America looked up from the morning paper, suddenly less concerned with the economic downturn and the fact that half his doughnut was dissolving into his coffee. "What?"

"I am going back to Moscow. I am miserable here, and I would rather die tomorrow at home then spend the rest of my lifetime trapped in this house with you."

"Fine, but… if you go back, promise me that you'll take this." America had given up after ten minutes of arguing, which felt more like two hours in Russia's eyes, and the only contact America's skin had with Ivan's with the brief brush of their fingers when Ivan accepted a manilla envelope from his lover-turned-landlord. "And… stay in contact with me… please."

After Ivan had finished paying the rent on his former government-funded apartment for the forth month, he had forgotten the source of the money paying for it.

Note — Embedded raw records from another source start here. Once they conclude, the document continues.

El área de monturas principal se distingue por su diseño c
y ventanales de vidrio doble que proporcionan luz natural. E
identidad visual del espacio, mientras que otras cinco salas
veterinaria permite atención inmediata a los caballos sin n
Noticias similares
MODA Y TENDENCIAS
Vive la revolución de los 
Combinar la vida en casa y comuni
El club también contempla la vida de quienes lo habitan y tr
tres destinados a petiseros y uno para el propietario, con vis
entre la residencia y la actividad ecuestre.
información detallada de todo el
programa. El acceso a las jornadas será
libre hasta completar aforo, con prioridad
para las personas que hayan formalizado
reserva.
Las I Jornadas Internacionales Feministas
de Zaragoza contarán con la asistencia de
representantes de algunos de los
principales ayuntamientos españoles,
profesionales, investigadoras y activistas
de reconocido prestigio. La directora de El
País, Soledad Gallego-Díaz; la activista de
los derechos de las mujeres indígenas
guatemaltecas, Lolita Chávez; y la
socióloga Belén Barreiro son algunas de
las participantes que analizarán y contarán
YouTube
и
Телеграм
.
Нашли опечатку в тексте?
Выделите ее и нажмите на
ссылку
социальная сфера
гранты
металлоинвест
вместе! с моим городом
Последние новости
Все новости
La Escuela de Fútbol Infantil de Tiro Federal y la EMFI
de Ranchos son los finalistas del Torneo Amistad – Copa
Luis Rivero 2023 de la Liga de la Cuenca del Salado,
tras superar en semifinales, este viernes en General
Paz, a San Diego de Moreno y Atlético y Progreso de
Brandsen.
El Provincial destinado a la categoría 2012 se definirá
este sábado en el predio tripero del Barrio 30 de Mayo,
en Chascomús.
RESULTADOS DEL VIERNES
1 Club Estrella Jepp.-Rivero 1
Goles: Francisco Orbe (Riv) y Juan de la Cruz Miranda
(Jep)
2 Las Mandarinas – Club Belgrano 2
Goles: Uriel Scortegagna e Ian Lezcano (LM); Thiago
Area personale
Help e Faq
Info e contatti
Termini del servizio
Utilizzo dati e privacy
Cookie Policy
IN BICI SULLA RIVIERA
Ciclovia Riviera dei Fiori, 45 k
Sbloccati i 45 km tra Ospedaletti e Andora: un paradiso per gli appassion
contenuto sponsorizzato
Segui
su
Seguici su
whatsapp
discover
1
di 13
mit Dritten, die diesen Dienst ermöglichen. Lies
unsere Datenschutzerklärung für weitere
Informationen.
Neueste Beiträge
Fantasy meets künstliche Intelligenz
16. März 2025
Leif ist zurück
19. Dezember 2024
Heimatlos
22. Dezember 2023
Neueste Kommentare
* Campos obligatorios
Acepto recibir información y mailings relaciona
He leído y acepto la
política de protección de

This was the source that made a point of calling him three times a week, and the source whose call was rejected all three times.

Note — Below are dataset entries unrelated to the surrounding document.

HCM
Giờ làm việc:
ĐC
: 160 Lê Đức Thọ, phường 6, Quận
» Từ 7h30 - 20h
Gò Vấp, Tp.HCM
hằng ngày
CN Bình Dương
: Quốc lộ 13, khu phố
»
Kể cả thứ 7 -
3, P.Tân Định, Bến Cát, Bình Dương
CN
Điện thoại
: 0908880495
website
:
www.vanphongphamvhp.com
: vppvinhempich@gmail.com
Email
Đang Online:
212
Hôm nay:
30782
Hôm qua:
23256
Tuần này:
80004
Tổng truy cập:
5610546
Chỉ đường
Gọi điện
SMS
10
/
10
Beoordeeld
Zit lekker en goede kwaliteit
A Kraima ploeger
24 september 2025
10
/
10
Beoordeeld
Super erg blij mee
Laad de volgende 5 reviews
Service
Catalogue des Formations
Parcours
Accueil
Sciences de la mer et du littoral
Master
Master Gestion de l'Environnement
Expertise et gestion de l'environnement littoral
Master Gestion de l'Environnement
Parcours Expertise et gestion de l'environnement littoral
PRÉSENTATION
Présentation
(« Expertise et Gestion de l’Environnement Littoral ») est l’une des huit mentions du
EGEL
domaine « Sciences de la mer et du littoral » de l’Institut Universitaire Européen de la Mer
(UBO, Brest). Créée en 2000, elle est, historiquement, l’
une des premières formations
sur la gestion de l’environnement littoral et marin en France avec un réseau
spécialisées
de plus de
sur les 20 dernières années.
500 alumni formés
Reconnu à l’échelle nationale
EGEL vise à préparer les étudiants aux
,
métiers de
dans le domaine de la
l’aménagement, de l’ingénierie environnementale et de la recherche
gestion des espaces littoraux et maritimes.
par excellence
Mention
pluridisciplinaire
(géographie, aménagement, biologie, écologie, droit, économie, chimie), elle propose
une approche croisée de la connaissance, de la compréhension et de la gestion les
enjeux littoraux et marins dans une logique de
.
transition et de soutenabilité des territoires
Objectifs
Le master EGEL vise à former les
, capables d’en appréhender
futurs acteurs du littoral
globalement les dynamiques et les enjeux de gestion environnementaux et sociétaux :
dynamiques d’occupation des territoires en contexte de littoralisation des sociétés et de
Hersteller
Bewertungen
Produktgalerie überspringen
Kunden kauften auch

Ivan thought that one-thousand candles would be too difficult to fit on a cake, he thought that maybe, as late December rolled around, that fifty would be and impractical but capable number of candles to bury in the chocolate frosting. Twenty candles in, the wax of the first had already melted into the "H" of the word "Happy" and besmirched the meaning of the word just as the world

At candle number twenty-six, he'd given up and allowed the draft of an open window to blow them out.